▶ Data listing
┏━━

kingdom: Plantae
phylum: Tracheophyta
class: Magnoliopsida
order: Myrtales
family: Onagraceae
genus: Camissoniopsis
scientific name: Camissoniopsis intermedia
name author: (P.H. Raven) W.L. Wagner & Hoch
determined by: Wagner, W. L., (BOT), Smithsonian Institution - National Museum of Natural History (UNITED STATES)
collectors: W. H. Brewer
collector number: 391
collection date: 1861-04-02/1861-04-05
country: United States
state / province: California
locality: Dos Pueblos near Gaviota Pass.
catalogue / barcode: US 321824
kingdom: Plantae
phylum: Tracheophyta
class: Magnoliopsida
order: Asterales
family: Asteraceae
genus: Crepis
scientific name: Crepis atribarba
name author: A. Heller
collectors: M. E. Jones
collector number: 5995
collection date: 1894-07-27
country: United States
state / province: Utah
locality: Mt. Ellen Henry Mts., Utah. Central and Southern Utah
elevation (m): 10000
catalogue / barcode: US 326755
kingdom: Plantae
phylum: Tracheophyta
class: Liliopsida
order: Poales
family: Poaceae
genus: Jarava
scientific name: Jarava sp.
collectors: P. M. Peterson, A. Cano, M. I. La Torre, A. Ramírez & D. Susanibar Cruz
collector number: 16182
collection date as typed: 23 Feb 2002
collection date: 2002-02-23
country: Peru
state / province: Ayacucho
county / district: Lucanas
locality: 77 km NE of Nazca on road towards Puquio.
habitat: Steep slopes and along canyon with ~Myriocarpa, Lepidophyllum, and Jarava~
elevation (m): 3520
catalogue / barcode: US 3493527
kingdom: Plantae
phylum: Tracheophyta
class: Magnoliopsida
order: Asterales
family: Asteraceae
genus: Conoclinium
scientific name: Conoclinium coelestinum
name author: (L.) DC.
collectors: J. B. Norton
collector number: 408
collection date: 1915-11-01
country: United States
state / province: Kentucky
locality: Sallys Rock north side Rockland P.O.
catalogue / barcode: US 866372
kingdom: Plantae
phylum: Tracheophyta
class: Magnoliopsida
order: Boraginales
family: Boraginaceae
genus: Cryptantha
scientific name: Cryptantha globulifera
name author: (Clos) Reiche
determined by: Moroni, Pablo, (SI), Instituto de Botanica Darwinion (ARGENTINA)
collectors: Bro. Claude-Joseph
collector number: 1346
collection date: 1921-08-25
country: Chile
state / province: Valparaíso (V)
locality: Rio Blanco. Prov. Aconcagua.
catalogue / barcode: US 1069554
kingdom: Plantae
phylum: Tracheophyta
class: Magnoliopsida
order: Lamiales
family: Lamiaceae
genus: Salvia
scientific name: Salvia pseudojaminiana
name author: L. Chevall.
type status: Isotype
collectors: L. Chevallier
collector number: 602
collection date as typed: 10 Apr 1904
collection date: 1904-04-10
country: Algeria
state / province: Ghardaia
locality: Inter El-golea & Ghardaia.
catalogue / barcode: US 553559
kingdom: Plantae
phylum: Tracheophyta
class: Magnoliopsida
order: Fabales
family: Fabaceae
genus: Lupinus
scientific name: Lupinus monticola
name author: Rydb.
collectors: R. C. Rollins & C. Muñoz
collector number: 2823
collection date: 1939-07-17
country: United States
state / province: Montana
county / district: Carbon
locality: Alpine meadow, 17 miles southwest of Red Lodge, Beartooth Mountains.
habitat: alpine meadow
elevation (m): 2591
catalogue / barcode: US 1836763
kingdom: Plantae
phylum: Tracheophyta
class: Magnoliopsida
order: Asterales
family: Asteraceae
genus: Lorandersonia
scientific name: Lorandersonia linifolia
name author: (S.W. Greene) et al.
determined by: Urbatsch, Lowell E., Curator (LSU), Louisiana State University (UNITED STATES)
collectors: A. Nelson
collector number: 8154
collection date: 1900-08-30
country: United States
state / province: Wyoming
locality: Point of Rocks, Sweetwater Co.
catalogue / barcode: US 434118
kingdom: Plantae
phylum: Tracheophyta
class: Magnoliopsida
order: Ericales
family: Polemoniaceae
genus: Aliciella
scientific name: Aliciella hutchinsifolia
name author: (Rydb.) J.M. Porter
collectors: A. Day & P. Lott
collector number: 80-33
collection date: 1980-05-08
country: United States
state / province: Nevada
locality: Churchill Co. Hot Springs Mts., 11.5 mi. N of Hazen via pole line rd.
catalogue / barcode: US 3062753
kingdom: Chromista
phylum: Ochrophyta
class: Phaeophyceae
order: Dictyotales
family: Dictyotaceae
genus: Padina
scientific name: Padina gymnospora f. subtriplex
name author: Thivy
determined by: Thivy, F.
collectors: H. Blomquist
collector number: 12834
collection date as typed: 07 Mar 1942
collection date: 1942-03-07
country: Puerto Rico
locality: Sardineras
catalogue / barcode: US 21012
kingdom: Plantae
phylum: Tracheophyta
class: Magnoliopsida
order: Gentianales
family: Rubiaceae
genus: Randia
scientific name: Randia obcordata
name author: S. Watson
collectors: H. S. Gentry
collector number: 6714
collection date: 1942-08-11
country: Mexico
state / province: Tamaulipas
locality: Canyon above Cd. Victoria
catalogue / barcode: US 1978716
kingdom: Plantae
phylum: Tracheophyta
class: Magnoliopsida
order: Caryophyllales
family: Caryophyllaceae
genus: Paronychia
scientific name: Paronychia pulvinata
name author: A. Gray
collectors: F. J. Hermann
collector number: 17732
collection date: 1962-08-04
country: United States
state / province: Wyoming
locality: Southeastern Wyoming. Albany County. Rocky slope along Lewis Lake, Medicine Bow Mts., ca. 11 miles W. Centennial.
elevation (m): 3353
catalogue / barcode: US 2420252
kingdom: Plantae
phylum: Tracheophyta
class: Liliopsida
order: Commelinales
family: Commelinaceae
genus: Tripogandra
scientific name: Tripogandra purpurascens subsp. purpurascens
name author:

┗━━

▶ Problem to solve
Switch every "locality" in the entries above to "place" and give the entries again with nothing else changed.

▶ Expected answer
kingdom: Plantae
phylum: Tracheophyta
class: Magnoliopsida
order: Myrtales
family: Onagraceae
genus: Camissoniopsis
scientific name: Camissoniopsis intermedia
name author: (P.H. Raven) W.L. Wagner & Hoch
determined by: Wagner, W. L., (BOT), Smithsonian Institution - National Museum of Natural History (UNITED STATES)
collectors: W. H. Brewer
collector number: 391
collection date: 1861-04-02/1861-04-05
country: United States
state / province: California
place: Dos Pueblos near Gaviota Pass.
catalogue / barcode: US 321824
kingdom: Plantae
phylum: Tracheophyta
class: Magnoliopsida
order: Asterales
family: Asteraceae
genus: Crepis
scientific name: Crepis atribarba
name author: A. Heller
collectors: M. E. Jones
collector number: 5995
collection date: 1894-07-27
country: United States
state / province: Utah
place: Mt. Ellen Henry Mts., Utah. Central and Southern Utah
elevation (m): 10000
catalogue / barcode: US 326755
kingdom: Plantae
phylum: Tracheophyta
class: Liliopsida
order: Poales
family: Poaceae
genus: Jarava
scientific name: Jarava sp.
collectors: P. M. Peterson, A. Cano, M. I. La Torre, A. Ramírez & D. Susanibar Cruz
collector number: 16182
collection date as typed: 23 Feb 2002
collection date: 2002-02-23
country: Peru
state / province: Ayacucho
county / district: Lucanas
place: 77 km NE of Nazca on road towards Puquio.
habitat: Steep slopes and along canyon with ~Myriocarpa, Lepidophyllum, and Jarava~
elevation (m): 3520
catalogue / barcode: US 3493527
kingdom: Plantae
phylum: Tracheophyta
class: Magnoliopsida
order: Asterales
family: Asteraceae
genus: Conoclinium
scientific name: Conoclinium coelestinum
name author: (L.) DC.
collectors: J. B. Norton
collector number: 408
collection date: 1915-11-01
country: United States
state / province: Kentucky
place: Sallys Rock north side Rockland P.O.
catalogue / barcode: US 866372
kingdom: Plantae
phylum: Tracheophyta
class: Magnoliopsida
order: Boraginales
family: Boraginaceae
genus: Cryptantha
scientific name: Cryptantha globulifera
name author: (Clos) Reiche
determined by: Moroni, Pablo, (SI), Instituto de Botanica Darwinion (ARGENTINA)
collectors: Bro. Claude-Joseph
collector number: 1346
collection date: 1921-08-25
country: Chile
state / province: Valparaíso (V)
place: Rio Blanco. Prov. Aconcagua.
catalogue / barcode: US 1069554
kingdom: Plantae
phylum: Tracheophyta
class: Magnoliopsida
order: Lamiales
family: Lamiaceae
genus: Salvia
scientific name: Salvia pseudojaminiana
name author: L. Chevall.
type status: Isotype
collectors: L. Chevallier
collector number: 602
collection date as typed: 10 Apr 1904
collection date: 1904-04-10
country: Algeria
state / province: Ghardaia
place: Inter El-golea & Ghardaia.
catalogue / barcode: US 553559
kingdom: Plantae
phylum: Tracheophyta
class: Magnoliopsida
order: Fabales
family: Fabaceae
genus: Lupinus
scientific name: Lupinus monticola
name author: Rydb.
collectors: R. C. Rollins & C. Muñoz
collector number: 2823
collection date: 1939-07-17
country: United States
state / province: Montana
county / district: Carbon
place: Alpine meadow, 17 miles southwest of Red Lodge, Beartooth Mountains.
habitat: alpine meadow
elevation (m): 2591
catalogue / barcode: US 1836763
kingdom: Plantae
phylum: Tracheophyta
class: Magnoliopsida
order: Asterales
family: Asteraceae
genus: Lorandersonia
scientific name: Lorandersonia linifolia
name author: (S.W. Greene) et al.
determined by: Urbatsch, Lowell E., Curator (LSU), Louisiana State University (UNITED STATES)
collectors: A. Nelson
collector number: 8154
collection date: 1900-08-30
country: United States
state / province: Wyoming
place: Point of Rocks, Sweetwater Co.
catalogue / barcode: US 434118
kingdom: Plantae
phylum: Tracheophyta
class: Magnoliopsida
order: Ericales
family: Polemoniaceae
genus: Aliciella
scientific name: Aliciella hutchinsifolia
name author: (Rydb.) J.M. Porter
collectors: A. Day & P. Lott
collector number: 80-33
collection date: 1980-05-08
country: United States
state / province: Nevada
place: Churchill Co. Hot Springs Mts., 11.5 mi. N of Hazen via pole line rd.
catalogue / barcode: US 3062753
kingdom: Chromista
phylum: Ochrophyta
class: Phaeophyceae
order: Dictyotales
family: Dictyotaceae
genus: Padina
scientific name: Padina gymnospora f. subtriplex
name author: Thivy
determined by: Thivy, F.
collectors: H. Blomquist
collector number: 12834
collection date as typed: 07 Mar 1942
collection date: 1942-03-07
country: Puerto Rico
place: Sardineras
catalogue / barcode: US 21012
kingdom: Plantae
phylum: Tracheophyta
class: Magnoliopsida
order: Gentianales
family: Rubiaceae
genus: Randia
scientific name: Randia obcordata
name author: S. Watson
collectors: H. S. Gentry
collector number: 6714
collection date: 1942-08-11
country: Mexico
state / province: Tamaulipas
place: Canyon above Cd. Victoria
catalogue / barcode: US 1978716
kingdom: Plantae
phylum: Tracheophyta
class: Magnoliopsida
order: Caryophyllales
family: Caryophyllaceae
genus: Paronychia
scientific name: Paronychia pulvinata
name author: A. Gray
collectors: F. J. Hermann
collector number: 17732
collection date: 1962-08-04
country: United States
state / province: Wyoming
place: Southeastern Wyoming. Albany County. Rocky slope along Lewis Lake, Medicine Bow Mts., ca. 11 miles W. Centennial.
elevation (m): 3353
catalogue / barcode: US 2420252
kingdom: Plantae
phylum: Tracheophyta
class: Liliopsida
order: Commelinales
family: Commelinaceae
genus: Tripogandra
scientific name: Tripogandra purpurascens subsp. purpurascens
name author:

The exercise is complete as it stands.